High Court hears deaf defendant's claims of inadequate defense
A case before the Wisconsin Supreme Court could test the limits of the constitutional right to be represented by a competent lawyer. The court heard oral arguments this week in a case where a legally deaf defendant is demanding he be granted the ...
A case before the Wisconsin Supreme Court could test the limits of the constitutional right to be represented by a competent lawyer.
The court heard oral arguments this week in a case where a legally deaf defendant is demanding he be granted the right to replace his lawyer. 40-year-old Dwight Jones says he can't communicate well enough with his current court appointed lawyer to present an adequate defense.
Jones is currently serving time on drug dealing charges but he's appealing a different case in which he was convicted of car theft. His attorney says he informed the court well before the trial that he wanted new representation, but the judge in the case ruled it was too late to appoint a new one.

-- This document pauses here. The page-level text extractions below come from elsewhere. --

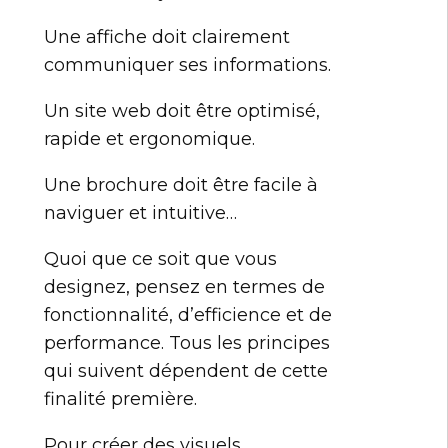
Une affiche doit clairement
communiquer ses informations.
Un site web doit être optimisé,
rapide et ergonomique.
Une brochure doit être facile à
naviguer et intuitive…
Quoi que ce soit que vous
designez, pensez en termes de
fonctionnalité, d’efficience et de
performance. Tous les principes
qui suivent dépendent de cette
finalité première.
Pour créer des visuels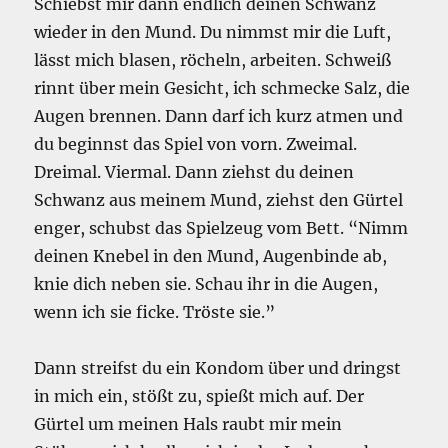
Schiebst mir dann endlich deinen Schwanz
wieder in den Mund. Du nimmst mir die Luft,
lässt mich blasen, röcheln, arbeiten. Schweiß
rinnt über mein Gesicht, ich schmecke Salz, die
Augen brennen. Dann darf ich kurz atmen und
du beginnst das Spiel von vorn. Zweimal.
Dreimal. Viermal. Dann ziehst du deinen
Schwanz aus meinem Mund, ziehst den Gürtel
enger, schubst das Spielzeug vom Bett. “Nimm
deinen Knebel in den Mund, Augenbinde ab,
knie dich neben sie. Schau ihr in die Augen,
wenn ich sie ficke. Tröste sie.”
Dann streifst du ein Kondom über und dringst
in mich ein, stößt zu, spießt mich auf. Der
Gürtel um meinen Hals raubt mir mein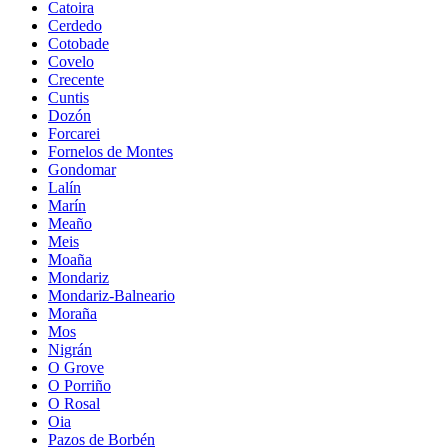
Catoira
Cerdedo
Cotobade
Covelo
Crecente
Cuntis
Dozón
Forcarei
Fornelos de Montes
Gondomar
Lalín
Marín
Meaño
Meis
Moaña
Mondariz
Mondariz-Balneario
Moraña
Mos
Nigrán
O Grove
O Porriño
O Rosal
Oia
Pazos de Borbén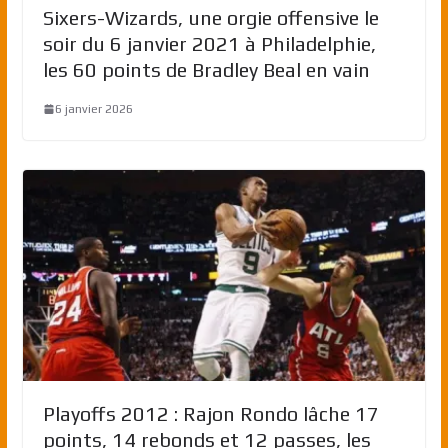
Sixers-Wizards, une orgie offensive le
soir du 6 janvier 2021 à Philadelphie,
les 60 points de Bradley Beal en vain
6 janvier 2026
Playoffs 2012 : Rajon Rondo lâche 17
points, 14 rebonds et 12 passes, les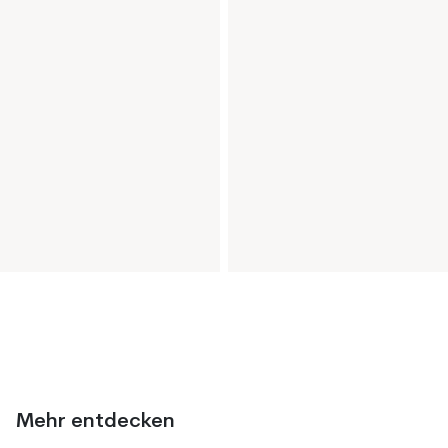
Mehr entdecken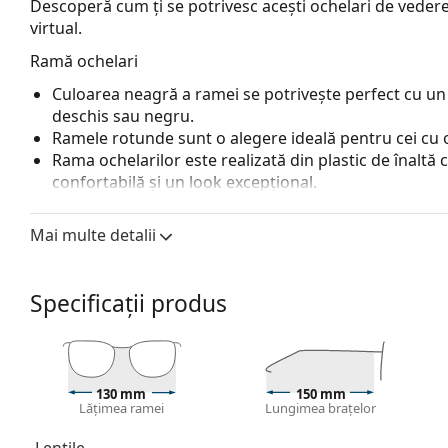
Descoperă cum ți se potrivesc acești ochelari de vedere
virtual.
Ramă ochelari
Culoarea neagră a ramei se potrivește perfect cu un 
deschis sau negru.
Ramele rotunde sunt o alegere ideală pentru cei cu 
Rama ochelarilor este realizată din plastic de înaltă c
confortabilă și un look excepțional.
Ochelarii cu ramă întreagă au cele mai comune tipuri
o pereche de brațe. Aceștia vă vor îmbunătăți și comple
Mai multe detalii
avantajele lor putem menționa rezistența, durabilitate
principal, protecția lor împotriva deteriorării. Acest 
inclusiv cele cu putere optică mai mare.
Specificații produs
Balamalele cu arc permit brațelor o mișcare mai mar
mare la purtare. Ramele sunt mai rezistente la deteri
mult timp.
Accesorii
130 mm
150 mm
Lățimea ramei
Lungimea brațelor
Livrăm ochelarii în husa lor originală. Culoarea husei
Laveta furnizată este ideală pentru curățarea și îngri
Lentile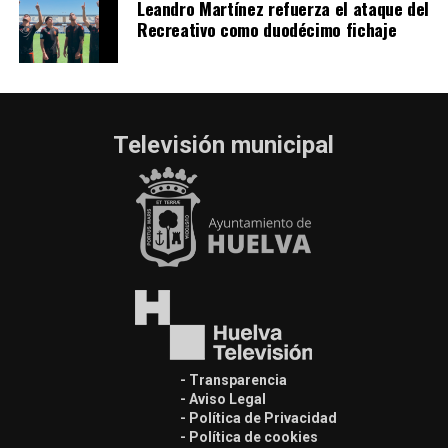
Leandro Martínez refuerza el ataque del
Recreativo como duodécimo fichaje
Televisión municipal
- Transparencia
- Aviso Legal
- Política de Privacidad
- Política de cookies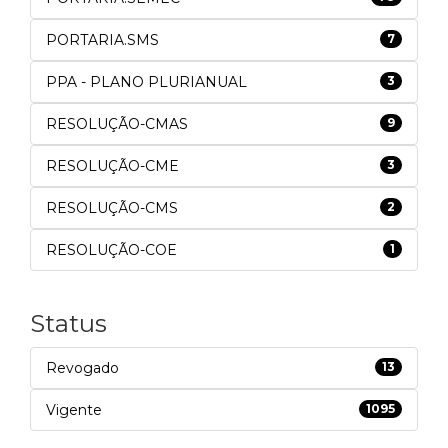
PORTARIA.SMS
7
PPA - PLANO PLURIANUAL
3
RESOLUÇÃO-CMAS
9
RESOLUÇÃO-CME
3
RESOLUÇÃO-CMS
2
RESOLUÇÃO-COE
1
Status
Revogado
13
Vigente
1095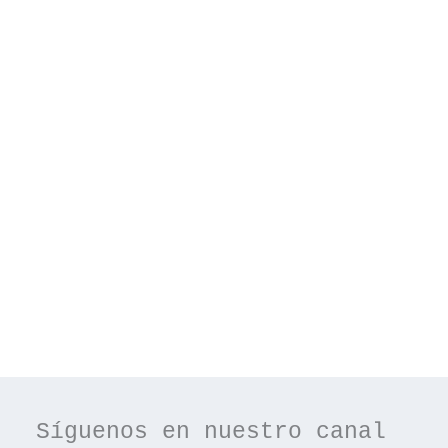
Síguenos en nuestro canal 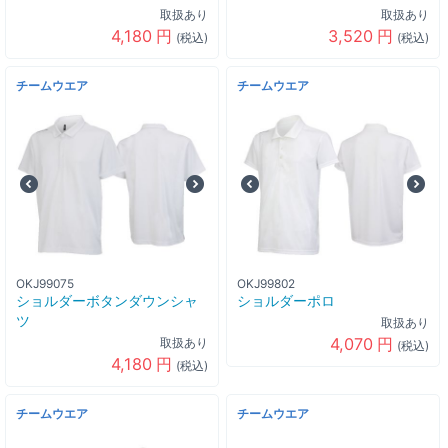
取扱あり
取扱あり
4,180
円
3,520
円
(税込)
(税込)
チームウエア
チームウエア
OKJ99075
OKJ99802
ショルダーボタンダウンシャ
ショルダーポロ
ツ
取扱あり
4,070
円
取扱あり
(税込)
4,180
円
(税込)
チームウエア
チームウエア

During the oral arguments broadcast live on the Wisconsin Eye Network, Justice Anne Walsh Bradley asked Assistant Attorney General Eileen Pray -- the state prosecutor in the case -- if the right to an attorney has a price tag on it. She said it's bothersome to her that if one is rich enough, one can choose their attorney. But if one is poor, they're indigent and lack the constitutional right.
"Does that bother you?" Justice Bradley asked Pray.
Pray replied that the right to an attorney is a qualified one, and the qualifications are that one has enough money to choose the person they want to, and not creating delays or conflicts of interest in the process.
"A person has a right to spend their money in the way they see fit," added Pray.
The prosecution claims that in this case the only reason Jones wanted a new attorney was because he couldn't convince his first one that he was innocent.